Join two tables by aggregating the shared values in a second table

This is the case where you have many values in a second table, and you want to get some collection of their values where a shared column match the first table. Here we are talking about examples such as, SUM, AVG, MIN, MAX, etc. We will do just like we did above, but in this case we use a function to aggregate all values in the second table.

table_1

cartodb_id the_geom iso_code
1 Polygon… USA
2 Polygon… BRA
3 Polygon… BEL
4 Polygon… GAB

table_2

cartodb_id iso day total
1 BRA m 4
2 BRA m 5
3 BRA w 2
4 USA m 2
5 USA f 1

Here is our new example data. We want to get the sum of all totals in each country. So, the SQL would look like this:

SELECT
  table_1.the_geom,
  table_1.iso_code,
  SUM(table_2.total) as total
FROM table_1, table_2
WHERE table_1.iso_code = table_2.iso
GROUP BY table_1.iso_code, table_2.iso

The biggest change now is the use of the GROUP BY method. This collapses all rows that have a shared ‘iso’ value, and then using SUM it sums up all the values in total from those collapsed rows! Nice, right? Now, lets add a column to table_1 called total and make it numeric. Now to do the update version of the query:

UPDATE table_1 as t1
SET total =  (
  SELECT SUM(total)
  FROM table_2
  WHERE iso = t1.iso_code
  GROUP BY iso
)

Pretty simple. We can do this all day long!

Here are some other types of functions other than SUM you might be interested in.

Join two tables by geospatial intersection!

One of the most exciting joins is done by using geospatial intersections. If you have a set of points in one table, and a set of state polygons with iso_codes in a second. You could use a geospatial intersection to give each point an ISO code based on the state they fall in. We can also of course combine COUNT, SUM, AVG, MIN, MAX and all that good stuff here too! Here is some example data:

table_1

cartodb_id the_geom iso_code
1 Polygon… USA
2 Polygon… BRA
3 Polygon… BEL
4 Polygon… GAB

table_2

cartodb_id the_geom
1 -58.299992, -33.989619
2 -56.709986, -34.349959
3 -56.48602, -30.415987
4 -57.599957, -30.259614

Let’s say we just want to know the total number of points from table_2 that fall in table_1. Easy, let’s see the SQL:

SELECT table_1.the_geom,table_1.iso_code,COUNT(*) as count
FROM table_1, table_2
WHERE ST_Intersects(table_1.the_geom, table_2.the_geom)
GROUP BY table_1.the_geom, table_1.iso_code

The ST_Intersects function is one you are going to use again and again. You’ll love it. Now, let’s do the same but insert the result into a new column. Start by adding a column to table_1 called total and make it numeric. Next, run:

UPDATE table_1 as t1
SET total =  (
  SELECT COUNT(*)
  FROM table_2
  WHERE ST_Intersects(the_geom, t1.the_geom)
)

Nifty, right? You can now use this in combination with SUM, AVG, MAX and all that good stuff to get the values you need from one table into the next.

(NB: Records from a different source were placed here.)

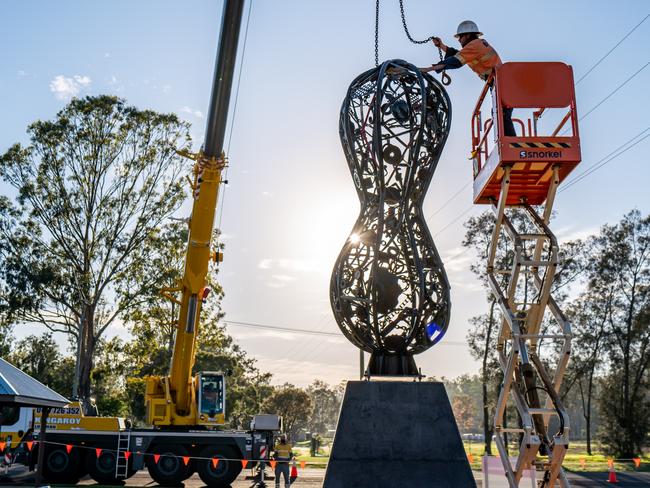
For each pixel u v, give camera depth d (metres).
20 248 39.03
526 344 10.20
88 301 39.50
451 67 10.62
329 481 9.51
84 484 21.55
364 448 9.67
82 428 21.91
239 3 13.34
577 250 44.25
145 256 40.28
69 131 39.38
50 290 39.25
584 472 31.36
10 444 24.30
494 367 41.44
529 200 11.03
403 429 9.77
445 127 10.89
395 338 10.55
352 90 10.92
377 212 10.67
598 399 52.84
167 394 22.28
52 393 13.65
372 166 10.61
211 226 20.00
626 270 47.56
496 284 10.20
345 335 10.77
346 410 9.85
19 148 38.81
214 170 19.05
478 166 11.13
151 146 40.34
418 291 10.58
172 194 40.72
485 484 12.89
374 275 10.38
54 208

Join two tables dynamically

Just a note about doing the above for a map you build on Leaflet. You may not always want to write the result into table_1, instead, you may want to query data live from the browser based on something the user is doing. In those cases, use the SELECT statements. If you are rendering a map with the results, you just need to remember to include the_geom_webmercator is all! It is our hidden reprojection of the_geom that makes the final map speedy. Here is the above query modified to include it:

SELECT
  table_1.the_geom,
  table_1.iso_code,
  COUNT(*) as count,
  table_1.the_geom_webmercator
FROM table_1, table_2
WHERE ST_Intersects(table_1.the_geom, table_2.the_geom)
GROUP BY table_1.the_geom, table_1.iso_code

Join two real datasets

Now, let’s run through an example using a couple real datasets. Start by getting two datasets ready in your CARTO account. To find them, go to your account dashboard. From the Data View, click Data library. Search for the dataset called ‘World Rivers’ and click Connect dataset. This will load the data and take you to the resulting table. If you click on Map view, you’ll see that it is a basic map of some of the worlds large rivers. This comes from Natural Earth Data. Take note of the name of the table that was created, in our case it was table_50m_rivers_lake_cen.

Next, go back to your Dashboard by clicking the back link in the upper left. Repeat the process importing a different table from the Data library. This time you have to import ‘World Borders’ dataset. When the table finishes loading click Map View, and you’ll see that it is a dataset of all country borders. Let’s join the rivers with the countries so we can make a choropleth of the total length of big rivers in countries around the world. Of course, our map is going to ignore all the little rivers not included in our dataset, but this is just an example!

Joining the data

From inside your country borders table create a new column to hold some numerical data. In the Data View, click the drop down arrow beside any regular column name and then click Add new column.

creating column

In the options, add big_rivers as the column and select Number as the type. Finally, click ‘Create column’.

Join through a SELECT statement

Now, let’s do a SELECT to see the data joined:

SELECT
  tm_world_borders_s.cartodb_id,
  COUNT(table_50m_rivers_lake_cen.cartodb_id)
FROM tm_world_borders_s, table_50m_rivers_lake_cen
WHERE ST_Intersects(
  tm_world_borders_s.the_geom,
  table_50m_rivers_lake_cen.the_geom)
GROUP BY tm_world_borders_s.cartodb_id

In the above query, we are counting all the rivers that intersect a country. Be sure that your world borders table is named tm_world_borders_s. We GROUP BY the country name so that as a result we get country name and a count of big rivers. Great!

Updating a table using a JOIN

Now lets run a similar query, but write the numeric value to the column we created earlier, big_rivers. Run the following:

UPDATE tm_world_borders_s wb
SET big_rivers = (
  SELECT COUNT(table_50m_rivers_lake_cen.cartodb_id)
  FROM table_50m_rivers_lake_cen
  WHERE ST_Intersects(
    wb.the_geom,
    table_50m_rivers_lake_cen.the_geom
  ))

In the above query, we are running the UPDATE to our new column big_rivers, but running a nested query that selects the count of all rivers that intersect it. Like the above examples, we use an alias for the name of our world borders table name, wb. You can see that the alias is then used when we run the ST_Intersects function, indicating that for every row in the wb table, we count the rivers that intersect the country geometry. We can check now the column shows the number of rivers that each country intersects with:

number of rivers

Mapping the results

Now, go back to the Map View for your world borders table. Click the Style option on the right hand side of your map. In the sidebar that slides out, click the overview image of the Choropleth map. In the menu, for Column select big_rivers and customize the look & feel of the map.

cloropeth

Now take a look at the map and you can see which countries the most rivers in our dataset pass through.